Could you render the whole listing below as a numbered list, dropping any blank lines and omitting the pictures?

Collected material

━━━━━━━━

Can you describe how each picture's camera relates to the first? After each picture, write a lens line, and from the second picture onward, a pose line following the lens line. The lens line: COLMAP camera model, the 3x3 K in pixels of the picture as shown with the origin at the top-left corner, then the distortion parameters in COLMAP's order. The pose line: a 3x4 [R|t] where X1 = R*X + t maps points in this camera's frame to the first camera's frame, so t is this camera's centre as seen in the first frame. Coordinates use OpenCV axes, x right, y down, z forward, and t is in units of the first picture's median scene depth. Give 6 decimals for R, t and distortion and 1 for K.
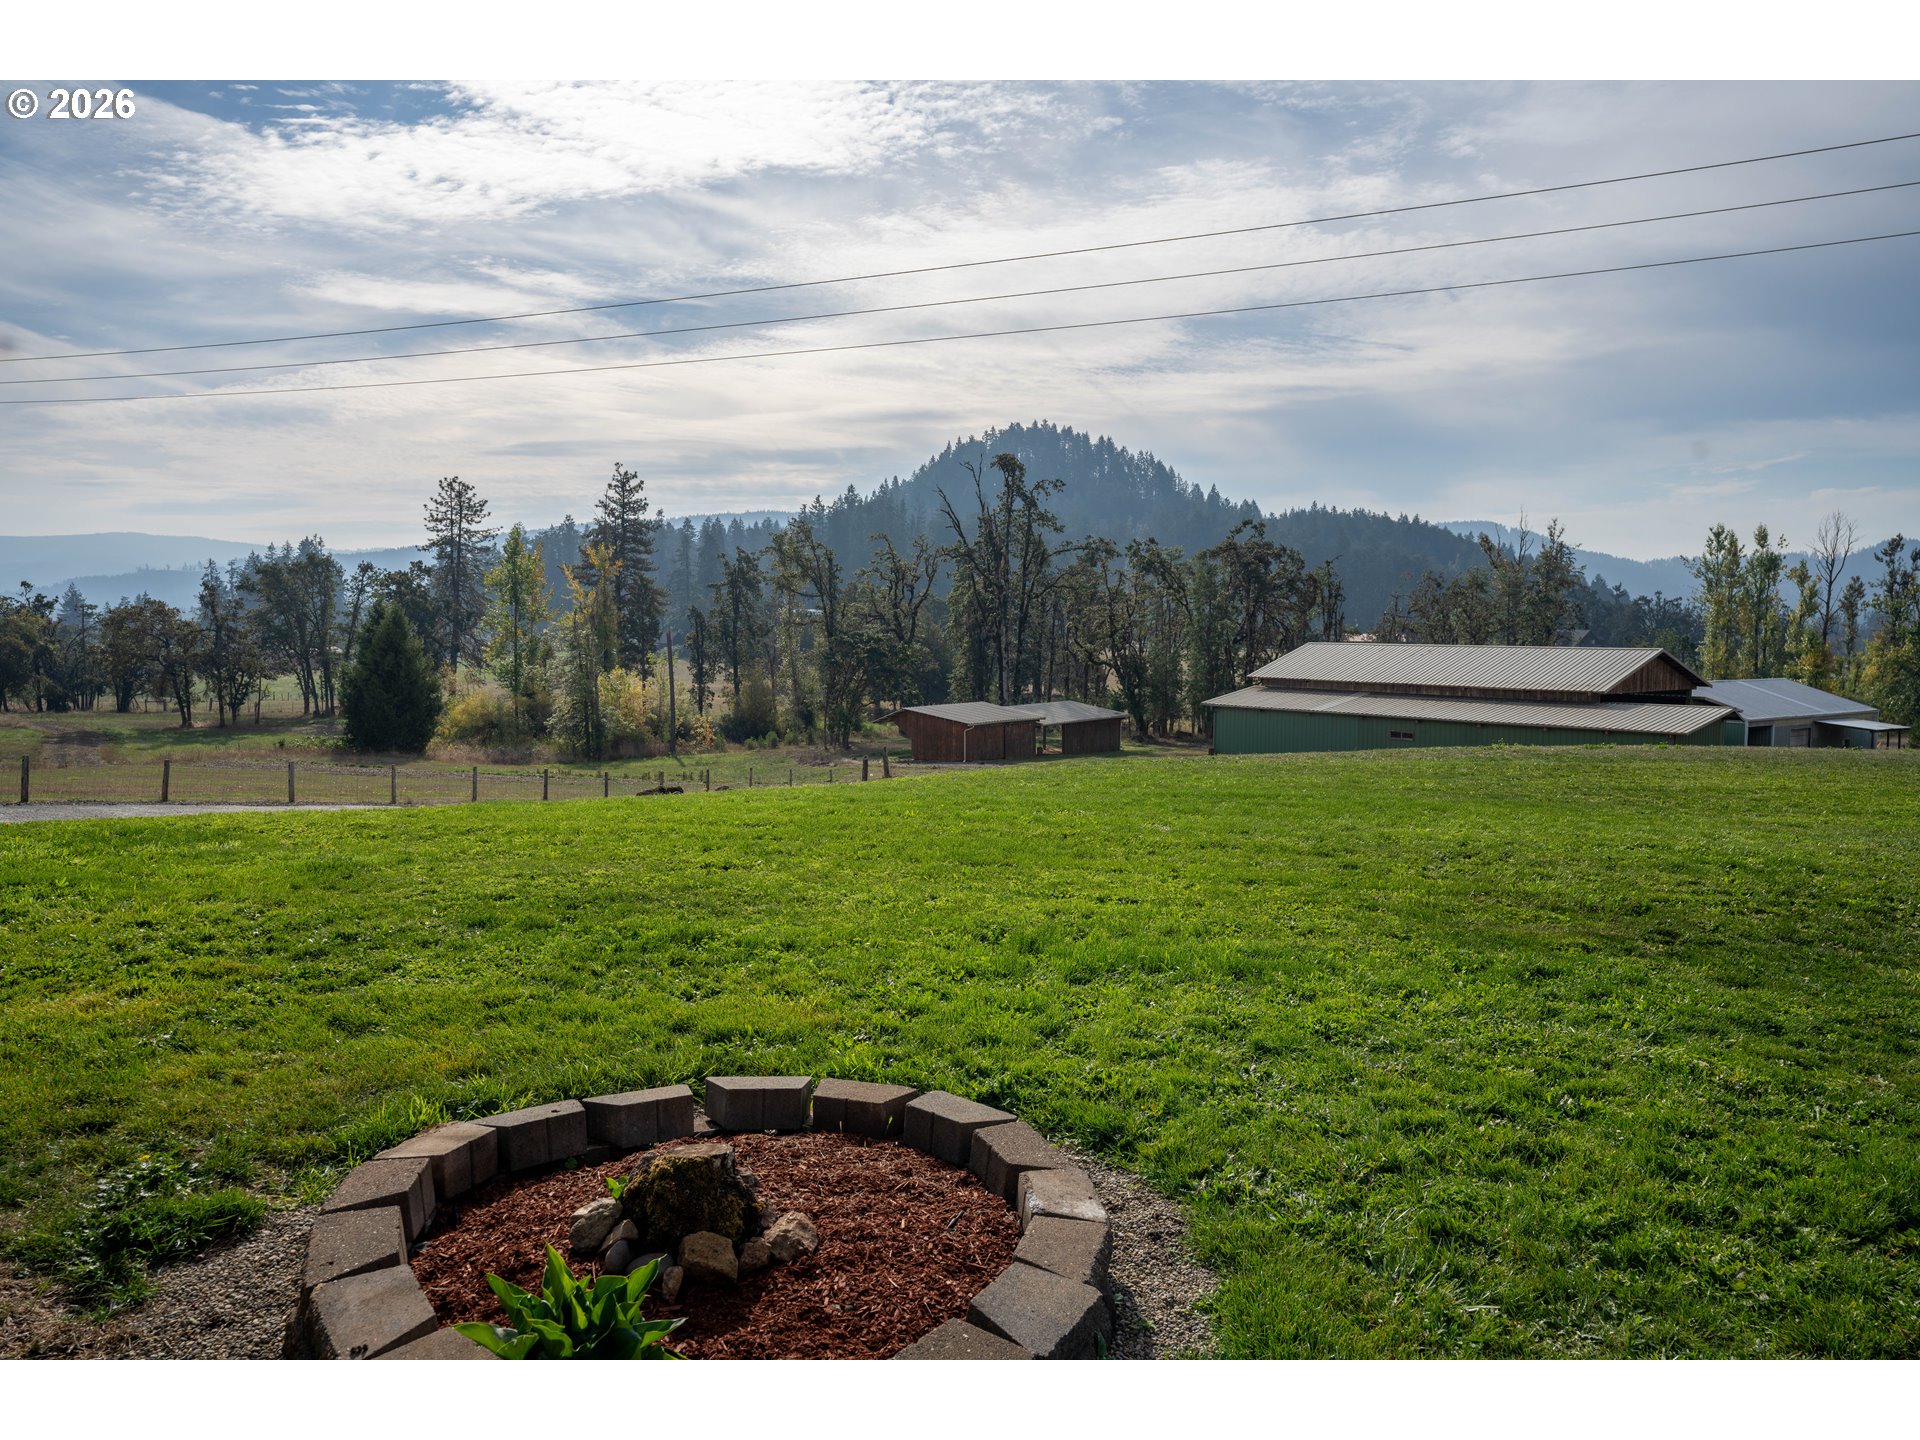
lens RADIAL K [[1493.9, 0, 900.5], [0, 1493.9, 714.8], [0, 0, 1]] dist [-0.006867, 0.004161]
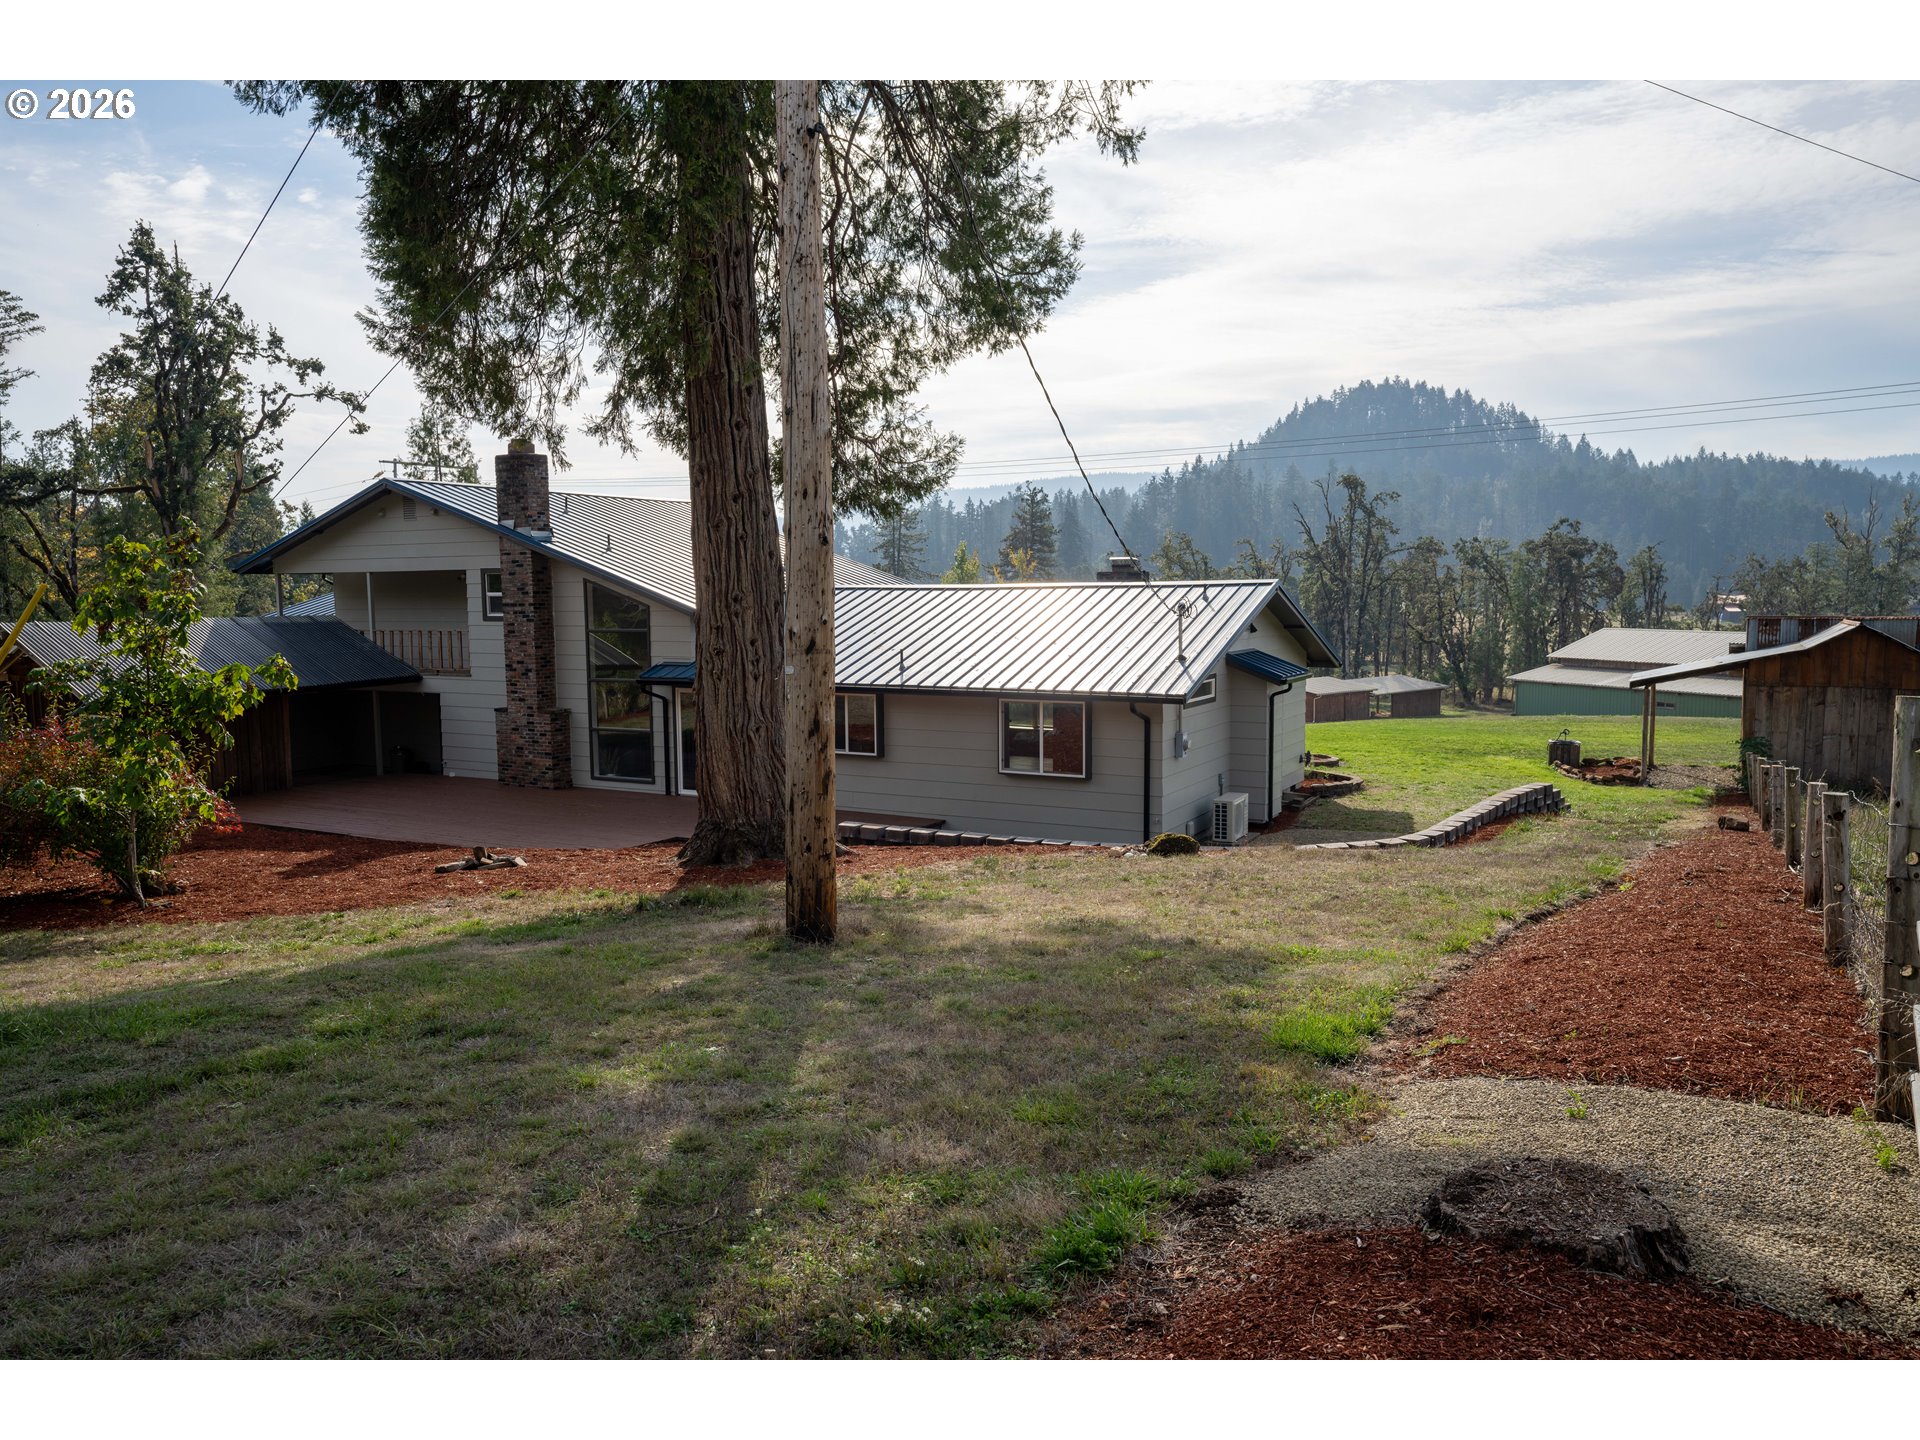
lens RADIAL K [[1493.9, 0, 900.5], [0, 1493.9, 714.8], [0, 0, 1]] dist [-0.006867, 0.004161]
pose [[0.975059, 0.009608, -0.221738, -0.014636], [-0.003575, 0.999613, 0.027591, -0.007191], [0.221917, -0.026110, 0.974716, -0.264762]]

━━━━━━━━

Answer for this exercise
1. Can you describe how each picture's camera relates to the first? After each picture, write a lens line, and from the second picture onward, a pose line following the lens line. The lens line: COLMAP camera model, the 3x3 K in pixels of the picture as shown with the origin at the top-left corner, then the distortion parameters in COLMAP's order. The pose line: a 3x4 [R|t] where X1 = R*X + t maps points in this camera's frame to the first camera's frame, so t is this camera's centre as seen in the first frame. Coordinates use OpenCV axes, x right, y down, z forward, and t is in units of the first picture's median scene depth. Give 6 decimals for R, t and distortion and 1 for K.
2. lens RADIAL K [[1493.9, 0, 900.5], [0, 1493.9, 714.8], [0, 0, 1]] dist [-0.006867, 0.004161]
3. lens RADIAL K [[1493.9, 0, 900.5], [0, 1493.9, 714.8], [0, 0, 1]] dist [-0.006867, 0.004161]
4. pose [[0.975059, 0.009608, -0.221738, -0.014636], [-0.003575, 0.999613, 0.027591, -0.007191], [0.221917, -0.026110, 0.974716, -0.264762]]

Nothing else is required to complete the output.